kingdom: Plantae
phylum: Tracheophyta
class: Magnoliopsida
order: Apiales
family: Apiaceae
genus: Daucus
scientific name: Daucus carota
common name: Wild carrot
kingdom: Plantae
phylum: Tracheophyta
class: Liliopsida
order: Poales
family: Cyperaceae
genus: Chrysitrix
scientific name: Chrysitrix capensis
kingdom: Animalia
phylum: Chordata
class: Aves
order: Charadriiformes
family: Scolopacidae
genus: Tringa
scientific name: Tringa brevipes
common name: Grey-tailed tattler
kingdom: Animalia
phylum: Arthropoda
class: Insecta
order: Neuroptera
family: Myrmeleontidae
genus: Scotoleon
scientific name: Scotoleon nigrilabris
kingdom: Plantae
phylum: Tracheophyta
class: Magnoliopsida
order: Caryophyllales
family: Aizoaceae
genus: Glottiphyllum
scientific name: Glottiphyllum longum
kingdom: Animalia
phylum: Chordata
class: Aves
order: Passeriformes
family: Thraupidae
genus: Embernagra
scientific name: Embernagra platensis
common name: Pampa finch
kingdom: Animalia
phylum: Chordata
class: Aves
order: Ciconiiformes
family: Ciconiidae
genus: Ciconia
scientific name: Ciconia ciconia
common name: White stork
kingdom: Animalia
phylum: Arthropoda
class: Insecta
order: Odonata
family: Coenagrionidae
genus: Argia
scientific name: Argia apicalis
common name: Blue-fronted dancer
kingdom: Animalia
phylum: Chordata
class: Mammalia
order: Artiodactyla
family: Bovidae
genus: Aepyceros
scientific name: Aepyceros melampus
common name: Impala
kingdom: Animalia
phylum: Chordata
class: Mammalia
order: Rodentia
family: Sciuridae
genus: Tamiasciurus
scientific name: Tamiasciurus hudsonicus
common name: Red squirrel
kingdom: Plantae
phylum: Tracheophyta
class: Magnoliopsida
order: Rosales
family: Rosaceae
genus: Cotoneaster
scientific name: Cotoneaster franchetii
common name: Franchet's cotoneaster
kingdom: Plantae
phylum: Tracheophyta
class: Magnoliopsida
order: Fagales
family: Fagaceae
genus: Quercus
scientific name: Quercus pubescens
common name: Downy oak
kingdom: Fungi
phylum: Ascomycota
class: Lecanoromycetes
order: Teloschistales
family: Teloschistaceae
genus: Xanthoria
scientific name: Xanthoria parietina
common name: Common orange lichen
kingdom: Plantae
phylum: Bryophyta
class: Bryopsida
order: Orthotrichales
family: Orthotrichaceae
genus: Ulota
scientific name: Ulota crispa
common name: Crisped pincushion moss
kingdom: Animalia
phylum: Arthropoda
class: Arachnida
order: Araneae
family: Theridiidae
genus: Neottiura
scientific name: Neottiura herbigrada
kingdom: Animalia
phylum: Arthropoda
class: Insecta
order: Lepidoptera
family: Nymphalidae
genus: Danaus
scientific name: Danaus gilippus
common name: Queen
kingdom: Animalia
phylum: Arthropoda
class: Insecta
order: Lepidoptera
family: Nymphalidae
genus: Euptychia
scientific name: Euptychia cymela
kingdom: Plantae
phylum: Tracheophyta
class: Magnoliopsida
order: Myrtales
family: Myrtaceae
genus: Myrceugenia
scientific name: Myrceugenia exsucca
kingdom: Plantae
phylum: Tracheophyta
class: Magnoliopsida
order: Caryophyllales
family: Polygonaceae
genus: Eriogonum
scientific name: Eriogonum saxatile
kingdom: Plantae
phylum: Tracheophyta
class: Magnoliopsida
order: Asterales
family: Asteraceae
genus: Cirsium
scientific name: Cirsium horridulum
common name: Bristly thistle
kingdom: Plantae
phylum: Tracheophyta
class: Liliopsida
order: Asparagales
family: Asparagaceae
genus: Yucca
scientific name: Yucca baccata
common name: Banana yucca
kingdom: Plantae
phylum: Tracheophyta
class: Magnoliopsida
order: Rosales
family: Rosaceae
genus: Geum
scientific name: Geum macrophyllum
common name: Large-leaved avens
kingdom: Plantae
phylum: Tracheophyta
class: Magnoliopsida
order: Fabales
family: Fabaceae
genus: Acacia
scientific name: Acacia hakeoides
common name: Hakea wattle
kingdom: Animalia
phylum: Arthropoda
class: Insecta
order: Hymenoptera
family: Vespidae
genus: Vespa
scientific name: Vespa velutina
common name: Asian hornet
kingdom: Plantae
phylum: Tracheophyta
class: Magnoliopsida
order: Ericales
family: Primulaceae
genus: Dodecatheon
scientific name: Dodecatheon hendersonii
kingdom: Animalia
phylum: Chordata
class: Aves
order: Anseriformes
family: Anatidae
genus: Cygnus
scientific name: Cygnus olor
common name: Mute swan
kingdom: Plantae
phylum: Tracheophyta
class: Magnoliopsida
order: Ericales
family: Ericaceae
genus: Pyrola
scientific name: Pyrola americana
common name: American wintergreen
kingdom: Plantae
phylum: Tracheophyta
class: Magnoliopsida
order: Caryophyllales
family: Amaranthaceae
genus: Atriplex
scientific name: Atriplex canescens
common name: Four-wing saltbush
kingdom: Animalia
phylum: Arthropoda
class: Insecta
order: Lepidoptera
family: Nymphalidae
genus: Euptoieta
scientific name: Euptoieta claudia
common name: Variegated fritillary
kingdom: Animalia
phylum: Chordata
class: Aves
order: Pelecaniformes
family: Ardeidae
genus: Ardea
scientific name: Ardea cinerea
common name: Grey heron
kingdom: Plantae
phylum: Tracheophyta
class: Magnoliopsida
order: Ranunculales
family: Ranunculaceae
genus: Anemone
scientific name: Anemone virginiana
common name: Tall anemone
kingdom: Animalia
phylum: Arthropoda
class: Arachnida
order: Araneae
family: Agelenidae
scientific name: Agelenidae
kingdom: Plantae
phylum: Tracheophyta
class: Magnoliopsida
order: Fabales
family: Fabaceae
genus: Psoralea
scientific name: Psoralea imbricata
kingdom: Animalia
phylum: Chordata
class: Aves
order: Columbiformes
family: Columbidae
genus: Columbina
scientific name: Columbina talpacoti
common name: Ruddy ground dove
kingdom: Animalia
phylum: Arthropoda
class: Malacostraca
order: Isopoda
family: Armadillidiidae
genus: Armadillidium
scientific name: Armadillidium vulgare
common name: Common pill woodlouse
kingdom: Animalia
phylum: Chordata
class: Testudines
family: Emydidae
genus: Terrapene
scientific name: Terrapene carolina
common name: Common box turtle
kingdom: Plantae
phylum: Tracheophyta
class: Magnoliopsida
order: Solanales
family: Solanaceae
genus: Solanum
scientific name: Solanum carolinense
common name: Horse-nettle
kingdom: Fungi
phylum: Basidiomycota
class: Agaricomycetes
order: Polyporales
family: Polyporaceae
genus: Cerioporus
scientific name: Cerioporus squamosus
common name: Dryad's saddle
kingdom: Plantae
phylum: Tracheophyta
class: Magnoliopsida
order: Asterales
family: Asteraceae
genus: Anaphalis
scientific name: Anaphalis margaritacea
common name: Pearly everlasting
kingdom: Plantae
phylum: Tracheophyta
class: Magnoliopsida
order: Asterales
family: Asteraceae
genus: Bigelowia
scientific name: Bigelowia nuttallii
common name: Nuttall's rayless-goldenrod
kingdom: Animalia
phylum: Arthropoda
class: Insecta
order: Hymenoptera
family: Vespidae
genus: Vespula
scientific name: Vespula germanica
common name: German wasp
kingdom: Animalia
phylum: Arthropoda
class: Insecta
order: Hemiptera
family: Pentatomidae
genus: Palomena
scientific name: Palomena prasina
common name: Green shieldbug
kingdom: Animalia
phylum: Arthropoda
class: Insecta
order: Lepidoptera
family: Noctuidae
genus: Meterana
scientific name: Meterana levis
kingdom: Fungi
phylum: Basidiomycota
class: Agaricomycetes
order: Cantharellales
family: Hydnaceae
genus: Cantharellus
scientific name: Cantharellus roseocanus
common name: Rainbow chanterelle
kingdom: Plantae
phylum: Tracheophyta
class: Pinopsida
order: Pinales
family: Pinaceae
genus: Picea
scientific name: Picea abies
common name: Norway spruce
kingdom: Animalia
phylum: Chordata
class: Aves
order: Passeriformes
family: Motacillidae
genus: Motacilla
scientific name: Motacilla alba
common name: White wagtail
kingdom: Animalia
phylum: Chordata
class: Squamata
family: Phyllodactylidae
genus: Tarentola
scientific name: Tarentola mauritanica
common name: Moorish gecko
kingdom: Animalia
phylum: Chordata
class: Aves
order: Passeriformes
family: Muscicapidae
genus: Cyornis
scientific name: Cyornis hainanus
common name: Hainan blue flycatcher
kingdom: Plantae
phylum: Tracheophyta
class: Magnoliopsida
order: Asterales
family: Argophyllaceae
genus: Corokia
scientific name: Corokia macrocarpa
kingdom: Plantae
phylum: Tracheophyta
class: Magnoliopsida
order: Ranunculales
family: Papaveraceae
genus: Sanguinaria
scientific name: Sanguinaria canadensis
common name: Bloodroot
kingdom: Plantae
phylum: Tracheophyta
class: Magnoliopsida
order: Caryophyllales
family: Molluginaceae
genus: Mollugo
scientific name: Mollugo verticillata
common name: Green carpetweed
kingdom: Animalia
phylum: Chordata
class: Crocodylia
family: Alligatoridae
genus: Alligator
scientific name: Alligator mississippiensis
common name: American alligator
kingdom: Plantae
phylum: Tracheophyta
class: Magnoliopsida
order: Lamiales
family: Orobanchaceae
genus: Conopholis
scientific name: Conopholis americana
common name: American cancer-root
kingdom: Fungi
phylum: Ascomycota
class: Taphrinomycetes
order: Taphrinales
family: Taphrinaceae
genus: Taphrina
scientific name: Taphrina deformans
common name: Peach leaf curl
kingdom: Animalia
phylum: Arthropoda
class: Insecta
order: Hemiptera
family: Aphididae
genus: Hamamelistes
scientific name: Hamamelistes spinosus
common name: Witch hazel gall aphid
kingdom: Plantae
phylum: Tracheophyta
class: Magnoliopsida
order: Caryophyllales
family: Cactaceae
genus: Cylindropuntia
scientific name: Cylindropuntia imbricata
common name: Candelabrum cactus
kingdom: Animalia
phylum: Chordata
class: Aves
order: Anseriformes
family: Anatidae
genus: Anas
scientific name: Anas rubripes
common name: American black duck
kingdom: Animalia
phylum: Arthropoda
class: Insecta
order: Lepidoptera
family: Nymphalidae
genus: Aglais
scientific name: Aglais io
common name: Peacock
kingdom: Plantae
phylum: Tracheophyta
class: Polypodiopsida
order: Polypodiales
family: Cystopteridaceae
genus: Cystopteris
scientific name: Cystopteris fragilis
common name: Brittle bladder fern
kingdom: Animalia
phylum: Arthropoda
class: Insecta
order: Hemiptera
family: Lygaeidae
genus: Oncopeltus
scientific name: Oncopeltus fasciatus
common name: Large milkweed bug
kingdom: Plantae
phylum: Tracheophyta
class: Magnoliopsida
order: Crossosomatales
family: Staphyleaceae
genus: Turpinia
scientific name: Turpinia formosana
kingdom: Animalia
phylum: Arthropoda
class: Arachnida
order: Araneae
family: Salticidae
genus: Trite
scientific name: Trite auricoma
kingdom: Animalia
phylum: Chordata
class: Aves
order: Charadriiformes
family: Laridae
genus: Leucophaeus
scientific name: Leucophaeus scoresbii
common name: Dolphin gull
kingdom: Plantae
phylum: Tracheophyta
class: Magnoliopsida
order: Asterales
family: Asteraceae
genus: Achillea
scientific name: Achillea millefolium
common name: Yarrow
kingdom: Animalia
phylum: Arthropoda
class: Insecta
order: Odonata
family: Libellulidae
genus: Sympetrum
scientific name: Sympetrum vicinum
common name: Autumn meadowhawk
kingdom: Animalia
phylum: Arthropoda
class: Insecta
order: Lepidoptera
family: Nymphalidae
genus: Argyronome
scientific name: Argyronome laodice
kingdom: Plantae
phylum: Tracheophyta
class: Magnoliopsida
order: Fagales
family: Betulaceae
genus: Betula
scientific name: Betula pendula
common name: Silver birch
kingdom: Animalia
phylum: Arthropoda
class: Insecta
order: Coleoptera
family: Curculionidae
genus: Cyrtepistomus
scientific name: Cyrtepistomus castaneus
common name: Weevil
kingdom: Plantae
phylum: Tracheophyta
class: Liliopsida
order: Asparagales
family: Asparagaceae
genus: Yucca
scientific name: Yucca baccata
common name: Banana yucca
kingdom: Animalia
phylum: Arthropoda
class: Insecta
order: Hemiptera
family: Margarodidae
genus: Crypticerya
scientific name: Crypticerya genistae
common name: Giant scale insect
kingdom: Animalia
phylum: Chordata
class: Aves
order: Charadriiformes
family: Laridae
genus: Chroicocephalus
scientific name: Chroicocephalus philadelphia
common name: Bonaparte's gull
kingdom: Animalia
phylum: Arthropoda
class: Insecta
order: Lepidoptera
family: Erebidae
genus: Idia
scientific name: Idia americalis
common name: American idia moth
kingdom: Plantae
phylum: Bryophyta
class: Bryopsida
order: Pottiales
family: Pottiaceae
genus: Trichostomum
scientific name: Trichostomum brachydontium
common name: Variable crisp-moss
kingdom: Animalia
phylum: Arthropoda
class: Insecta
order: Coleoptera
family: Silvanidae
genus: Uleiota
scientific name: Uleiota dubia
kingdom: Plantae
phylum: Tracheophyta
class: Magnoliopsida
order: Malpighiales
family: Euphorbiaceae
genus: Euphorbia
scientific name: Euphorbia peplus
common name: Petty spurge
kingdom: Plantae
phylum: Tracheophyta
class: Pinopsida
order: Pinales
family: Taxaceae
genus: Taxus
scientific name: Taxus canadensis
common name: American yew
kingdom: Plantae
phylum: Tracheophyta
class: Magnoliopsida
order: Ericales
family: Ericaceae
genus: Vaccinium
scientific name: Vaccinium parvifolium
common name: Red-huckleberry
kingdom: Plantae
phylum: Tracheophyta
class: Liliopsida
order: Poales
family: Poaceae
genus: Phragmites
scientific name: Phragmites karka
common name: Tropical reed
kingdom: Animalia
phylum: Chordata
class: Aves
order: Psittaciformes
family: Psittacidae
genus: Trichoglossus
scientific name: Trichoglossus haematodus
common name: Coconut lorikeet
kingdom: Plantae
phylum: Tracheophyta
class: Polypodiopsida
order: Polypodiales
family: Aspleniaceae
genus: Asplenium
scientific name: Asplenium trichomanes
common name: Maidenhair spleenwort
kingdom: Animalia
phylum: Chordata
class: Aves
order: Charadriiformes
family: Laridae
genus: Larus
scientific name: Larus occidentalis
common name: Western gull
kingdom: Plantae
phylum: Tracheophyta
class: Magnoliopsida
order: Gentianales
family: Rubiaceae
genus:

--------

Exercise instructions: Format as a JSON list of strings, one string per line with blank lines omitted, the data lines beginning at the line that has "scientific name: Anemone virginiana" and ending after the line that has "order: Cantharellales".

Exercise output:
[
  "scientific name: Anemone virginiana",
  "common name: Tall anemone",
  "kingdom: Animalia",
  "phylum: Arthropoda",
  "class: Arachnida",
  "order: Araneae",
  "family: Agelenidae",
  "scientific name: Agelenidae",
  "kingdom: Plantae",
  "phylum: Tracheophyta",
  "class: Magnoliopsida",
  "order: Fabales",
  "family: Fabaceae",
  "genus: Psoralea",
  "scientific name: Psoralea imbricata",
  "kingdom: Animalia",
  "phylum: Chordata",
  "class: Aves",
  "order: Columbiformes",
  "family: Columbidae",
  "genus: Columbina",
  "scientific name: Columbina talpacoti",
  "common name: Ruddy ground dove",
  "kingdom: Animalia",
  "phylum: Arthropoda",
  "class: Malacostraca",
  "order: Isopoda",
  "family: Armadillidiidae",
  "genus: Armadillidium",
  "scientific name: Armadillidium vulgare",
  "common name: Common pill woodlouse",
  "kingdom: Animalia",
  "phylum: Chordata",
  "class: Testudines",
  "family: Emydidae",
  "genus: Terrapene",
  "scientific name: Terrapene carolina",
  "common name: Common box turtle",
  "kingdom: Plantae",
  "phylum: Tracheophyta",
  "class: Magnoliopsida",
  "order: Solanales",
  "family: Solanaceae",
  "genus: Solanum",
  "scientific name: Solanum carolinense",
  "common name: Horse-nettle",
  "kingdom: Fungi",
  "phylum: Basidiomycota",
  "class: Agaricomycetes",
  "order: Polyporales",
  "family: Polyporaceae",
  "genus: Cerioporus",
  "scientific name: Cerioporus squamosus",
  "common name: Dryad's saddle",
  "kingdom: Plantae",
  "phylum: Tracheophyta",
  "class: Magnoliopsida",
  "order: Asterales",
  "family: Asteraceae",
  "genus: Anaphalis",
  "scientific name: Anaphalis margaritacea",
  "common name: Pearly everlasting",
  "kingdom: Plantae",
  "phylum: Tracheophyta",
  "class: Magnoliopsida",
  "order: Asterales",
  "family: Asteraceae",
  "genus: Bigelowia",
  "scientific name: Bigelowia nuttallii",
  "common name: Nuttall's rayless-goldenrod",
  "kingdom: Animalia",
  "phylum: Arthropoda",
  "class: Insecta",
  "order: Hymenoptera",
  "family: Vespidae",
  "genus: Vespula",
  "scientific name: Vespula germanica",
  "common name: German wasp",
  "kingdom: Animalia",
  "phylum: Arthropoda",
  "class: Insecta",
  "order: Hemiptera",
  "family: Pentatomidae",
  "genus: Palomena",
  "scientific name: Palomena prasina",
  "common name: Green shieldbug",
  "kingdom: Animalia",
  "phylum: Arthropoda",
  "class: Insecta",
  "order: Lepidoptera",
  "family: Noctuidae",
  "genus: Meterana",
  "scientific name: Meterana levis",
  "kingdom: Fungi",
  "phylum: Basidiomycota",
  "class: Agaricomycetes",
  "order: Cantharellales"
]